The following is research I collected on the commission, creation and ritual of totem poles--an indigenous craft that had always amazed me. Since I have been working with wood, I think it is important for me to investigate different styles of carving, specifically that of primitive peoples to provide myself with inspiration and ideas on bettering or changing my technique. In my research, I came to see that the totem poles are incredible without color, but when painted with brilliantly pigmented paints they are all the more powerful. Color emphasizes the austere features of each individual totem and allows the eye to better define each creature. For this reason, I am more inspired to use color in my latest relief carving. As far as content is concerned, I love the stories that are so integral to each and every totem pole, and I would like to attempt a vertical carving that tells a story in a similar way (though perhaps not on as large of scale--not yet).
According to Keri Dearborn, author of Totem Poles, 19th century Tlingit, Haida, Kwakiutl, Tsimshian, and Gitksan peoples of the Pacific Northwest (primarily Alaska and British Columbia) were carvers of these poles. Very few remain, but the Society for Science and the Public reports that elders have tried to pass on the skill of carving to younger generations in hopes of preserving it. Eighty-seven boys of the Civilian Conservation Corps restored 100 totem poles in Alaska after learning the skills of their ancestors. Dearborn defines totem poles as the Pacific Northwest native’s visual records of their history and legends. Knowledge of these poles’ commission and creation, ritual, and significance help to deeper appreciate this indigenous craft.

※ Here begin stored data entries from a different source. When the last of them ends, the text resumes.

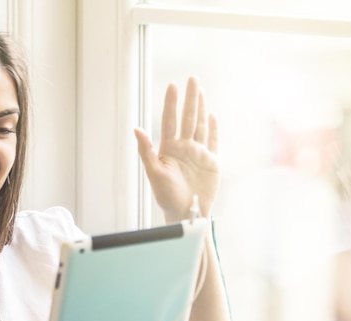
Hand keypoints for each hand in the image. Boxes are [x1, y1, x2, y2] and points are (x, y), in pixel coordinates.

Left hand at [135, 76, 219, 221]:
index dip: (171, 103)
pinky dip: (214, 128)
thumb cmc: (166, 196)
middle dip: (190, 98)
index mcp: (169, 149)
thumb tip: (136, 129)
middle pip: (188, 118)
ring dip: (201, 107)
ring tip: (200, 90)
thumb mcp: (154, 173)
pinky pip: (213, 141)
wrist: (185, 213)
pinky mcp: (211, 162)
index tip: (172, 85)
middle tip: (192, 78)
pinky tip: (212, 115)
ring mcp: (198, 153)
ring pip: (200, 125)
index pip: (171, 120)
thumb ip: (146, 150)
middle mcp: (184, 148)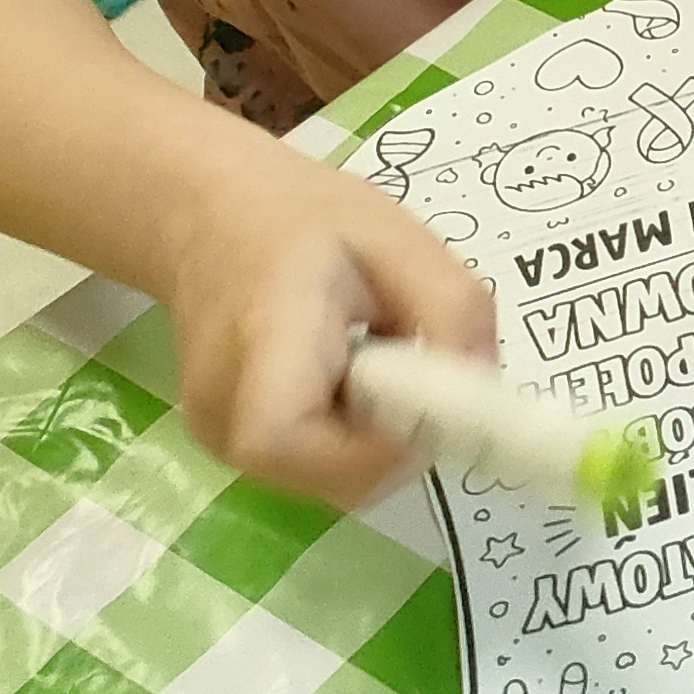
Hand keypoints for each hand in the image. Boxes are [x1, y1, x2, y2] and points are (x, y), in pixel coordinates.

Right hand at [166, 148, 495, 503]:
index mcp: (260, 355)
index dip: (393, 445)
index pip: (320, 454)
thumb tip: (486, 391)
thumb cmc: (300, 218)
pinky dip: (354, 435)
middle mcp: (225, 420)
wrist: (207, 213)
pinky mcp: (232, 448)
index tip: (436, 395)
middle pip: (337, 480)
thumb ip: (453, 313)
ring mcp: (220, 442)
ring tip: (376, 356)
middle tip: (418, 368)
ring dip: (380, 437)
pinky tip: (349, 373)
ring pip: (333, 480)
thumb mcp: (399, 238)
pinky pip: (317, 465)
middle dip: (400, 440)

Commissioning someone to create a totem pole is the first step in the totem pole process. In this step we encounter the commissioner and the carver. The commissioner requests figures and decides their order, and he or she ultimately pays for the commission. Marius Barbeau, a writer for the Geographical Review notes in his research that often times in some tribes the family members will work together to make their own totem pole (and do not commission outsiders). The carver is a high-ranking individual in the tribe, and admired for his talent. In her article on totem poles, Keri Dearborn also explains how the carving trade passed from father to son, and master carvers typically worked with several apprentices to teach and train them in this unique craft. Once commissioned, the carver decides how the figures will be presented upon the pole.
In the creation of the totem pole either the family or the commissioned carvers will cut down a cedar tree. Linda and Carl Muggli, well known totem pole carvers residing in Minneapolis, claim that the tree must be debarked right away to keep from worms. Then the design is sketched on log with charcoal. Dearborn describes the process in which the poles are carved: 1st the carver chips basic shape of the figures with a special adze tool (which is like a curved hammer with a large gouge on the end). Then he uses antler chisels, beaver-tooth or metal carving knives, or a stone maul and hammer to carve details. Finally, he paints the pole with long-lasting paint made of a mixture of plants/minerals and salmon eggs--traditional colors are red and black, accented with brown, green, white, and yellow.
After the creation of the totem pole a village would gather to celebrate. These public gatherings were to commemorate and remember special people and events. For example, in the instance of a chief’s death his son must have commissioned a totem pole before he claimed his father's inheritance--his village gathered to recognize his new position and to honor their former chief. The village would then have a feast called a "potlatch" before erecting the pole. In her article, Dearborn stresses the fact that raising the totem pole takes a lot of manpower considering poles can be anywhere from 6 to 70 ft tall. Poles were commonly placed to the front-center of a family’s longhouse, and sometimes had a hole or arch to form a doorway.
Perhaps the most important aspect of totem poles is their story. Dearborn writes that the final part in the totem pole ceremony consisted of an elder explaining the significance of the totems (essentially telling the story behind the creation of the pole) in order to teach the history and heritage of their ancestors to the younger generations. Totems depict mythological creatures, animals, or plants. Barbeau claims that the most common symbols included the raven, eagle, wolf, beaver, bear. Less popular ones included the frog, whale, and fireweed. Furthermore, clans were very possessive of their special emblem. These symbols displayed pride, and helped the clan members to recognize their kin in other villages. Interestingly, the poles are read from the bottom up with the most important figure on the very bottom and the clan emblem on the very top.
Now we know that every villager plays a special role in the totem pole process. The commissioner initiates the construction after an occasion. The carver creates the visual record. The village gathers, feasts, and together raises the pole. And finally, the elder tells the story behind the pole to his people in hopes of preserving the tales and history that make them who they are. Next time you read a newspaper, or one of the school bulletins, or you flip through an old photo album, just try to imagine standing at the foot of one of these great totem poles.
The village gathers, feasts, and together raises the pole. And finally, the elder tells the story behind the pole to his people in hopes of preserving the tales and history that make them who they are.